Ausführliche uro-/gynäkologische Untersuchungen und Behandlungen der chronisch infektiösen Erkrankungen bei den Frauen sollten individuell durchgeführt werden. Der erste Schritt besteht darin, dass die Patientinnen selbst die Probleme in ihrer Sexualität erkennen, daran schließt das Gespräch mit dem Partner und mit dem Arzt. Grundsätzlich kann man hormonelle und nicht-hormonelle Behandlungsoptionen unterscheiden. Im Hinblick auf die sexuellen Dysfunktionen der Frau sind bislang keine therapeutischen Substanzen zugelassen.
Hormonelle Methoden
Östrogen ist nicht nur für die sexuellen Funktionen von Bedeutung, sondern auch für urogenitale Stabilität bei rezidivierenden infektionen.

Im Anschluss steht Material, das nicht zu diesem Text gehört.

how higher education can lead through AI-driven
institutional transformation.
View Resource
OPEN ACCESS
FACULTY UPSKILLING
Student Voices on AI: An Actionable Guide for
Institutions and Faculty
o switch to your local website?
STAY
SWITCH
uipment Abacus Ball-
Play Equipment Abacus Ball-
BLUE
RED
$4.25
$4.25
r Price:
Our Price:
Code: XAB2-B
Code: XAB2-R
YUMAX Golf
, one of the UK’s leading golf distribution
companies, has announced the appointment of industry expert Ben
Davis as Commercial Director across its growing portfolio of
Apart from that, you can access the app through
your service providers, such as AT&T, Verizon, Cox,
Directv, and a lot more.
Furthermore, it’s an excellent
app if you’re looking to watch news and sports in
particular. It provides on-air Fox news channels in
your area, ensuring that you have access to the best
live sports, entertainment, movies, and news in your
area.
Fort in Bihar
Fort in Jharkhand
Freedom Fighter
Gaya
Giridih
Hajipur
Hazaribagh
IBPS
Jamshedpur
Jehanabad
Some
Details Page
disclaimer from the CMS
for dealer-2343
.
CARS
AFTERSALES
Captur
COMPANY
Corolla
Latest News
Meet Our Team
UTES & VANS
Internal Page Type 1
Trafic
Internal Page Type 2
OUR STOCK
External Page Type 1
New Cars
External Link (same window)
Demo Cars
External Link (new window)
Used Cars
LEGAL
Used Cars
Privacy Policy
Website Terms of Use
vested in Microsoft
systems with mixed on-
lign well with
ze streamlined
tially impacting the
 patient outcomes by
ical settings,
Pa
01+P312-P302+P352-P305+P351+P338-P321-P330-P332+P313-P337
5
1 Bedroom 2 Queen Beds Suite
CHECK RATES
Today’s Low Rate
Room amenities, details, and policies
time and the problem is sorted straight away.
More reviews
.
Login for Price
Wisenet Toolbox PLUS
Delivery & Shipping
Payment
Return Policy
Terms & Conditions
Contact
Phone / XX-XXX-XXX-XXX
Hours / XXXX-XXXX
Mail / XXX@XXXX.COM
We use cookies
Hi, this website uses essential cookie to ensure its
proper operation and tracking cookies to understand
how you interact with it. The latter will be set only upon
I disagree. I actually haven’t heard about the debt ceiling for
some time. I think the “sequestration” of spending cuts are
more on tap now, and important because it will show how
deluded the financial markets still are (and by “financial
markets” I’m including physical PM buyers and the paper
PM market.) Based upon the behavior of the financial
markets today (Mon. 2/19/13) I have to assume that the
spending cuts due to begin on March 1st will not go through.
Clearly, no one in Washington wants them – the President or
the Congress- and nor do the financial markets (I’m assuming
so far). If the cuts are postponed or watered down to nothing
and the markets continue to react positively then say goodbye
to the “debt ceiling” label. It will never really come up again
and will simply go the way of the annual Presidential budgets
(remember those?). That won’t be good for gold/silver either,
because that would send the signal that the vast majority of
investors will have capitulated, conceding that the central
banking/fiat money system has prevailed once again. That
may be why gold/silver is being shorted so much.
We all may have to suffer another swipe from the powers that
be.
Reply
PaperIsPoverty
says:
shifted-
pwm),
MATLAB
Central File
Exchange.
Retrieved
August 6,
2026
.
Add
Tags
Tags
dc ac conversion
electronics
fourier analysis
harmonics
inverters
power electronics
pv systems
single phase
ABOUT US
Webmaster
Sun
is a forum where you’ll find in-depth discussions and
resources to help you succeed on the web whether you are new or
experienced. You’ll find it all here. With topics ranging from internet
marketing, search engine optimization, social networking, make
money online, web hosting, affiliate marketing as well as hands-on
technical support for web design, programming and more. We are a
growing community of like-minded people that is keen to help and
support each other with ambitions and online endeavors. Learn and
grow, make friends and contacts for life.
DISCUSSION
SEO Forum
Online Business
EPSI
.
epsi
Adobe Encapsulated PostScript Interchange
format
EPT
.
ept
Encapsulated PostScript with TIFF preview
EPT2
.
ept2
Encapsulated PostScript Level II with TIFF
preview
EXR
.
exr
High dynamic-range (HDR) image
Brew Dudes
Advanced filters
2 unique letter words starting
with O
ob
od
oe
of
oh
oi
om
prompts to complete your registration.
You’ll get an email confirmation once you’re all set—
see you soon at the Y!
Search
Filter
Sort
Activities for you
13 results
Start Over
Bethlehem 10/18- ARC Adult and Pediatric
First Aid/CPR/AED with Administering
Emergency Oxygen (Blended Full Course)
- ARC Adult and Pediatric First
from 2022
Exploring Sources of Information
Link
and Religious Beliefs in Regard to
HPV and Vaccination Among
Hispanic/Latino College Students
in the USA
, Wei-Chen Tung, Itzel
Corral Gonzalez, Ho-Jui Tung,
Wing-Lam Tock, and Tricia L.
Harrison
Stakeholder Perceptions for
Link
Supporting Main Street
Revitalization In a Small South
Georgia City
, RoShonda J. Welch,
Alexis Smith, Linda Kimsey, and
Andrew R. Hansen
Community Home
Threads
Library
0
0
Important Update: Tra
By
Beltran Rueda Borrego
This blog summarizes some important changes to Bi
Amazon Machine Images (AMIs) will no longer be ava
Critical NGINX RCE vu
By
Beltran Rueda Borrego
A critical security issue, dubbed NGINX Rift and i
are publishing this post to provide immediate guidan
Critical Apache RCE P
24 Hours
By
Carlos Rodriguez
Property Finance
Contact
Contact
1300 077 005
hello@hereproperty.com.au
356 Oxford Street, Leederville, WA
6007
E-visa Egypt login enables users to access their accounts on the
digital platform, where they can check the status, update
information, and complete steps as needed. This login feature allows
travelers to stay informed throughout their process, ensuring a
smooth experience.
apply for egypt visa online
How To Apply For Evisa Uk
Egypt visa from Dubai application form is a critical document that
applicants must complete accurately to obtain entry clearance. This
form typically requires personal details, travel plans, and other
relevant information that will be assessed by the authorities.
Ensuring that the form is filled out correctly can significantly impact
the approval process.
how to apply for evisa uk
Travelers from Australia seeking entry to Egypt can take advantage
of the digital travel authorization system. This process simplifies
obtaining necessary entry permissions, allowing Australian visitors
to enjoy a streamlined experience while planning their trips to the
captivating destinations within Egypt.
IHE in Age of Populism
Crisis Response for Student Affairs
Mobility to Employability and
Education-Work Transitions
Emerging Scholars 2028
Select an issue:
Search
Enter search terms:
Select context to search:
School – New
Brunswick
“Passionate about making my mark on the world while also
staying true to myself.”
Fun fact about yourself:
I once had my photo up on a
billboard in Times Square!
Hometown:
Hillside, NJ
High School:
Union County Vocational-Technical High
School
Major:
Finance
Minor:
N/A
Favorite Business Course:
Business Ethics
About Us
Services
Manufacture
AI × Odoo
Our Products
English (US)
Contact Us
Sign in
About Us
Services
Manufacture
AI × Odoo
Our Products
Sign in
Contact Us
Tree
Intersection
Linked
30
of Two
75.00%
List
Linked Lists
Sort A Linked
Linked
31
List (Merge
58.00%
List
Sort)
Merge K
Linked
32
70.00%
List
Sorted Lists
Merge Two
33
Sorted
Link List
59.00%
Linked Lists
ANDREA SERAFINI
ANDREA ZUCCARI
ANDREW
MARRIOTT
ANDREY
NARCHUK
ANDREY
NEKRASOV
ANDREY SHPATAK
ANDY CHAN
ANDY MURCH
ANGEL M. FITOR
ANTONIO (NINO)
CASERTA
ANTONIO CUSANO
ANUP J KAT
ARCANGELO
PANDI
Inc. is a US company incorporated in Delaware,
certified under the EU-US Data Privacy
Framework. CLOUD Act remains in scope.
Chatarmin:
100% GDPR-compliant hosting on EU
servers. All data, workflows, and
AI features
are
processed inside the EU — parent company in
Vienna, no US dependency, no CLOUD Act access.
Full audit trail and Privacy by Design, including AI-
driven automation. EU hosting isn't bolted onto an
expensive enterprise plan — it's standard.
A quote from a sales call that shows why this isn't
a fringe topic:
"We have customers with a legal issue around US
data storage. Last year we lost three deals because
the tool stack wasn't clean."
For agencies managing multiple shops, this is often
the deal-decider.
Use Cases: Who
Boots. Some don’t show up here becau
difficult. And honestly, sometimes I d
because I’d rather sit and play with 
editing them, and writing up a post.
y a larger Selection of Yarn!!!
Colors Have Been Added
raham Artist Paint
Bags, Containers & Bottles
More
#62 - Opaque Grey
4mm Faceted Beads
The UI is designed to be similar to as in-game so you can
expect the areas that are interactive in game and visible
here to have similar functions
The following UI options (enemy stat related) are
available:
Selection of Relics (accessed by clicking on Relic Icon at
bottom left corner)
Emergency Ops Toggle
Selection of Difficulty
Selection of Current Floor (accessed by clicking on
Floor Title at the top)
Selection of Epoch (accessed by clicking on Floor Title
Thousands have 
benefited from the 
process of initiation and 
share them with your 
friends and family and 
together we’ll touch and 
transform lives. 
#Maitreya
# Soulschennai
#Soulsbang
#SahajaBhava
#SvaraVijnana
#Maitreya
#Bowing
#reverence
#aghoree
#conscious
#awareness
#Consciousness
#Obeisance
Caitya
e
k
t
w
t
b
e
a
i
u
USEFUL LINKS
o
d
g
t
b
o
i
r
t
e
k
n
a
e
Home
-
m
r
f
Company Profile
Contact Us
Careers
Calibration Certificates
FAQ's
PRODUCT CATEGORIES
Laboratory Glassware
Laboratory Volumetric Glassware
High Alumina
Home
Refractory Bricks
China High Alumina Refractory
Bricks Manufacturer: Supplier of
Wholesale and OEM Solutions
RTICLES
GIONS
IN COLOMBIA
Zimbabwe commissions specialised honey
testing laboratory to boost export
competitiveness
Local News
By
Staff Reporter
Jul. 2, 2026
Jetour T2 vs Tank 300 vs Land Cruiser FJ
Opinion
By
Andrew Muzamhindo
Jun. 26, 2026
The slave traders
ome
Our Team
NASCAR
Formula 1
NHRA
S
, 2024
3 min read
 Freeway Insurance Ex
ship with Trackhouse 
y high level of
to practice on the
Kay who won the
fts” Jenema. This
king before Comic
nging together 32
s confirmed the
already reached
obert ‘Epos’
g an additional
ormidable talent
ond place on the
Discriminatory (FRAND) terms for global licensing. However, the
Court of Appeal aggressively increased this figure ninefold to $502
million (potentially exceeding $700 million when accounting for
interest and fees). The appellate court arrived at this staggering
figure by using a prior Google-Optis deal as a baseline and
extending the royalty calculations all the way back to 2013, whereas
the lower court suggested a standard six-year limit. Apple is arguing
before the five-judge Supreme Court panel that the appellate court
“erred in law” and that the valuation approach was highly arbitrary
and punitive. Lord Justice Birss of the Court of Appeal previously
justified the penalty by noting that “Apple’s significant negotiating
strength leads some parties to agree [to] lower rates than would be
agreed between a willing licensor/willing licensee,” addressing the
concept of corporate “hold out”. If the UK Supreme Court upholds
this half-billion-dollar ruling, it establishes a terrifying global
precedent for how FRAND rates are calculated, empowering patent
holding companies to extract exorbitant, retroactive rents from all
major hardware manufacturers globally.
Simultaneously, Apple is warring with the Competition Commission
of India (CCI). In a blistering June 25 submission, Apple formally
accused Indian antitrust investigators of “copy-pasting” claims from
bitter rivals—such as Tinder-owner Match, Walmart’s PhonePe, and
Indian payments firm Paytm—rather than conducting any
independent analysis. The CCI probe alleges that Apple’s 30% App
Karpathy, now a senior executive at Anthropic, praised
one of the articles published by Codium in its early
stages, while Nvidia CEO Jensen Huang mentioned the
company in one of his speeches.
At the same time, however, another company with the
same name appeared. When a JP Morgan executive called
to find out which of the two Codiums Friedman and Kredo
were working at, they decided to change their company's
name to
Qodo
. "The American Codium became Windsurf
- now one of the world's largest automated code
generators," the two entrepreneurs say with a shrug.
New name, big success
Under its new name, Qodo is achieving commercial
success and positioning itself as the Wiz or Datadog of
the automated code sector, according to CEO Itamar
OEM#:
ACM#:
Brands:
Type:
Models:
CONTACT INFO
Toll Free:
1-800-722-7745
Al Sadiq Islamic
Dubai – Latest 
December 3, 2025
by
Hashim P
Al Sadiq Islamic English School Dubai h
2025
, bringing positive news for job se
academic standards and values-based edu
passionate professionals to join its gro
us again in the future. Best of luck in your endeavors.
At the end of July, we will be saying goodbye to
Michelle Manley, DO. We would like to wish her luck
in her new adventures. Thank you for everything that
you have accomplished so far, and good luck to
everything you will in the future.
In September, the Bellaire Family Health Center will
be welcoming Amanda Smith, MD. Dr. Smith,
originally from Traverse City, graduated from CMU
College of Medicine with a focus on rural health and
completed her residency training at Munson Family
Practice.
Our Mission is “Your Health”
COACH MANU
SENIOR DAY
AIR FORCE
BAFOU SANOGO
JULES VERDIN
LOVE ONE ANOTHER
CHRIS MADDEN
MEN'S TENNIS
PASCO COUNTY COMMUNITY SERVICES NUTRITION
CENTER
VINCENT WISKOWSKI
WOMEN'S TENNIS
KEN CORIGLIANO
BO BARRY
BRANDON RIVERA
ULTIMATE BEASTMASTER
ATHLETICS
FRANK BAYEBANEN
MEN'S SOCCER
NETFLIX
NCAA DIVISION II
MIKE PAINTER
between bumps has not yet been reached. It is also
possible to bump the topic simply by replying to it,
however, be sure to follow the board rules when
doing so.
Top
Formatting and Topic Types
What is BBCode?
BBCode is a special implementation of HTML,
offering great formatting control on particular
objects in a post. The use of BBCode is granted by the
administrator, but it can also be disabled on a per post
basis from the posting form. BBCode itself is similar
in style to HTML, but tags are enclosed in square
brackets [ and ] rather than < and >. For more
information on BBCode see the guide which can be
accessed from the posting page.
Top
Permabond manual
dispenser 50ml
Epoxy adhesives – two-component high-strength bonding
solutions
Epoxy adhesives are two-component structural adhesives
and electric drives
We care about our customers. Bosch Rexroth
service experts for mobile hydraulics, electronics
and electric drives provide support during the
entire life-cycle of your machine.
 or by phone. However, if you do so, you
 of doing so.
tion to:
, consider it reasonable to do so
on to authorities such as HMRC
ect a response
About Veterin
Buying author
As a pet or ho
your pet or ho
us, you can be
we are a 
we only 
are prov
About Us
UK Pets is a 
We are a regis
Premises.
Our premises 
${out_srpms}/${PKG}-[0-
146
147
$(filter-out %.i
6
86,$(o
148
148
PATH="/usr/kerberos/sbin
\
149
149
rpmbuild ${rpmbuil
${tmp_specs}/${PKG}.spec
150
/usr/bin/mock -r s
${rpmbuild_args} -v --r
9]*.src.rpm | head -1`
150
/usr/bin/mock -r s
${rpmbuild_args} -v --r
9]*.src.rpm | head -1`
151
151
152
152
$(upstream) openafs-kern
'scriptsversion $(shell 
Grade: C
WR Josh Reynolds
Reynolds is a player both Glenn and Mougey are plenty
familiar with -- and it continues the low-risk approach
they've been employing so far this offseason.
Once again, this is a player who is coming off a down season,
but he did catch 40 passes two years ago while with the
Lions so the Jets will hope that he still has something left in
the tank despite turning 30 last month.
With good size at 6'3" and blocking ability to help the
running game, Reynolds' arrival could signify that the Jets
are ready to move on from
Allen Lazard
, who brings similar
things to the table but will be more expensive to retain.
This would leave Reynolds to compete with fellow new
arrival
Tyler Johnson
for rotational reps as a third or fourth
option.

Hier können lokale Östrogenpräparate, die es als Cremes oder Vaginaltabletten bzw. -zäpfchen gibt, wirksame Hilfe leisten.
Psychologische Behandlungsmöglichkeiten
Diesbezüglich stehen wirksame Beratungs- und Behandlungsansätze zur Verfügung, die überwiegend durch psychische und/oder partnerschaftliche Faktoren bedingt sind. Die Erfahrung zeigt allerdings, dass auch diejenigen Frauen profitieren können, deren Sexualprobleme durch somatische Faktoren verursacht sind.
Sexualtherapie/Paartherapie
Die Anleitung zu konkreten Erfahrungen – z. B. Übungen – fokussiert darauf, negative Verhaltensmuster zu verändern, und dienen nach genauer Analyse der durchlebten negativen Erfahrungen der weiteren Planung in den Therapiesitzungen.
Erfolgversprechend ist die Paartherapie, weil der Partner in die Behandlung einbezogen wird und ein wesentliches Ziel in der Verbesserung der emotionalen Nähe zwischen den Partnern liegt. Außerdem geht es oft um entscheidende Dinge wie die Verbesserung der gegenseitigen Stimulation und der erotischen Atmosphäre, Korrektur von Lerndefiziten und unrealistischen Erwartungen sowie den Abbau von selbstzerstörerischen Faktoren wie Leistungsdruck und Versagensangst.
FAZIT
Die Erfahrung zeigt, dass bei Frauen mit chronisch infektiösen Urogenitalerkrankungen eine zusätzlich bestehende sexuelle Dysfunktion in ca. 40 % durch einige Beratungsgespräche gebessert werden können. Daraus lässt sich auch die Indikation für eine Sexualtherapie bzw. Psychotherapie ableiten. Eine Sexualberatung lässt sich sehr effektiv mit einer medikamentösen Behandlung kombinieren und kann deren Effektivität verbessern.